Yahoo is the most visited website, with more than 100 million monthly visitors. But it has been losing market share in online searches to Google, which dominates the hot search advertising business -- those little text ads that appear near search results. According to measurement firm ComScore Media Metrix, Google's search share rose 6.6% in April over the same time a year ago, while Yahoo's fell 2.7%.
EBay, the Internet's fifth-most-visited site, according to ComScore, is also the Internet's largest purchaser of search ads, says John Battelle, who runs the Searchblog website. "It was inevitable that Yahoo and eBay would do this deal, because eBay needed to counterbalance its dependence on Google for traffic," he says.
John Donahoe, president of eBay's marketplace division, says eBay supports its network of sellers by advertising their wares elsewhere on the Web with a heavy use of search-based "keyword" advertising. In the past year, eBay's purchases of keywords for use in search queries has gone from 1 million to 15 million keywords, he says.

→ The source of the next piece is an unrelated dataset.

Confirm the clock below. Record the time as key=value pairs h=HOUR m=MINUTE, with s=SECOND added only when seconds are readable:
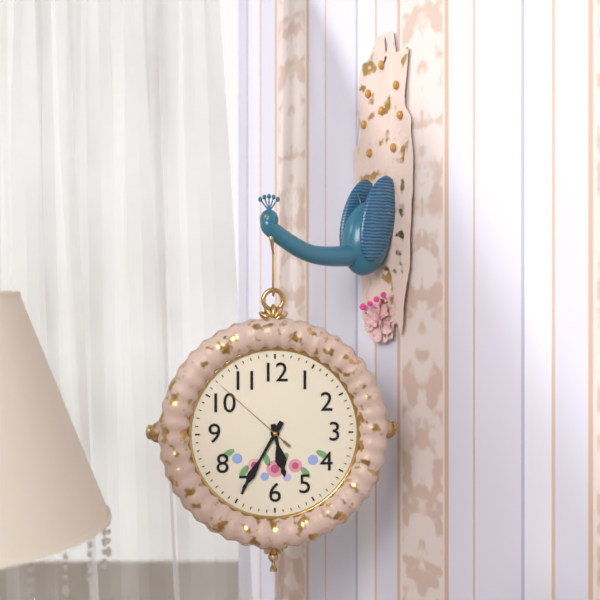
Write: h=5 m=35 s=52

Google late last year introduced a classified-ad service, Google Base, where individuals can buy and sell goods. Google has consistently denied that it was going after eBay's business.
Yahoo and eBay executives insisted Thursday that competitive pressures with Google had nothing to do with their deal. "We're not focused on what others do but what we think is best for our community," said Yahoo Chief Operating Officer Dan Rosensweig.
Yahoo until recently provided search advertising for Microsoft's MSN. This year, Microsoft introduced its own ad platform.
Donahoe says no money is changing hands in the deal with eBay. Instead, both companies will share revenue, splitting proceeds from advertising and PayPal fees.
Martin Pyykkonen, an analyst at securities firm Hoefer & Arnett, says he doesn't expect the deal to generate a lot of cash immediately for either company.
The alliance is more "tactical," he says. "Yahoo and eBay have a common enemy, Google, and they're both protecting themselves."